Ich streife auf dem Bürgersteig vor der Wiese umher. Es gibt eigentlich keinen Weg, nur ein gemähtes Stück am westlichen Rand der Wiese gesäumt von einem etwa drei Meter tiefen Gebüsch aus Feldahorn, Spitzahorn und Hasel, das an einem Maschendrahtzaun endet. Ich vermisse ein Schild: Plankenwiese – aber das wird sie sein oder liegt sie doch weiter hinten und ich muss einen offiziellen Eingang nehmen? Quatsch. Ich gehe drauf los. Nach ein paar Metern auf dem abgemähten Stück, entdecke ich den Körper einer Blindschleiche. Er glänzt dunkel auf dem Gelbgrün der kurzen Halme. Der Kopf fehlt und liegt vermutlich zwischen Grasschnitt auf dem Recyclinghof. Ich gehe doch wieder zurück zur Straße, entschlossen, meinem Navi durch die Nachkriegssiedlung hinter dem Maschendrahtzaun zu folgen. Auf dem Bürgersteig kommt eine Frau mit Kinderwagen und Hund auf mich zu. Sie lächelt.
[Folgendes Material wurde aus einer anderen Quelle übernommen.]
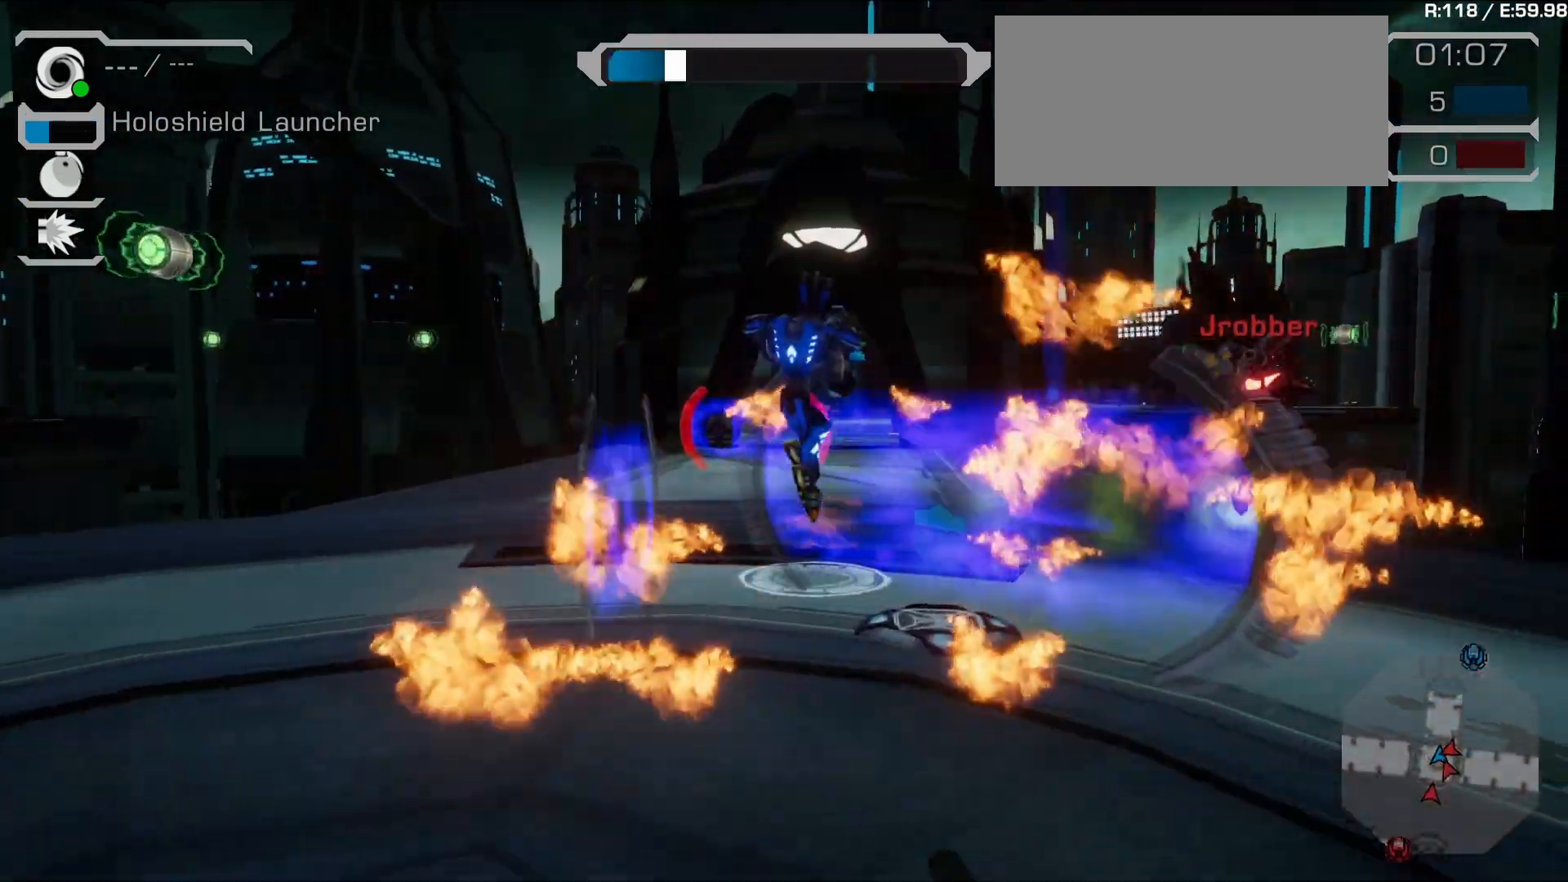
{"dt_ms": 1000, "buttons": [], "left_stick": "up", "right_stick": "right"}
„Da hinten ist nicht mehr viel.“

Ich frage nach der Plankenwiese. Ja, das sei sie, aber früher sei es hier viel schöner gewesen. Vor dreißig Jahren habe es da eine Grundschullehrerin gegeben, die das alles für die Kinder erschlossen habe. Ihr kleiner Sohn, damals erst vier oder fünf habe auf eine ihrer Entdeckungstouren mitgedurft. Noch am selben Abend schickt sie mir einen alten Artikel aus der Lokalzeitung. Ein Foto zeigt ihren Sohn, wie er einen Käfer beobachtet. In der Überschrift steht, dass Kinder hier an ihre Wurzeln zurückgeführt würden.

Ich bin also richtig und mache mich auf den Weg entlang der Plankenwiese. Schon nach hundert Metern hat sich die Atmosphäre völlig verändert. Die Straße in meinem Rücken ist nur noch als ein grauer Punkt zu erkennen. Ich bin völlig allein auf der Wiese und ich hätte vergessen können, dass ich am Stadtrand von Lübeck bin, wenn da nicht das Schreien und Rufen der Kinder vom Schulhof hinter dem Gebüsch gewesen wäre.

Grenze

Ich verlasse den abgemähten Streifen und gehe über die Wiese bis zu dem Schilfdickicht, hinter dem ich den Herrngraben und die Otter vermute. Wie gründlich war man wohl beim Entfernen des Grenzzauns? Liegen dort drüben verborgen unter Flussschlamm und Schilf noch Betonfundamente, in denen die Pfeiler des Metallgitterzauns verankert waren? Ich nehme es an. Wenn man wirklich jedes Fundament auf 1400 km innerdeutscher Grenze ausgebaggert hätte, wären doch all die Auen, Gehölze und Böschungen zerfahren worden, über die man sich heute so freut. Die Stumpen der Pfeiler liegen dort unter dem Morast und durchziehen Deutschland wie die Stiche einer Kopfnaht, über die jetzt Haare gewachsen sind.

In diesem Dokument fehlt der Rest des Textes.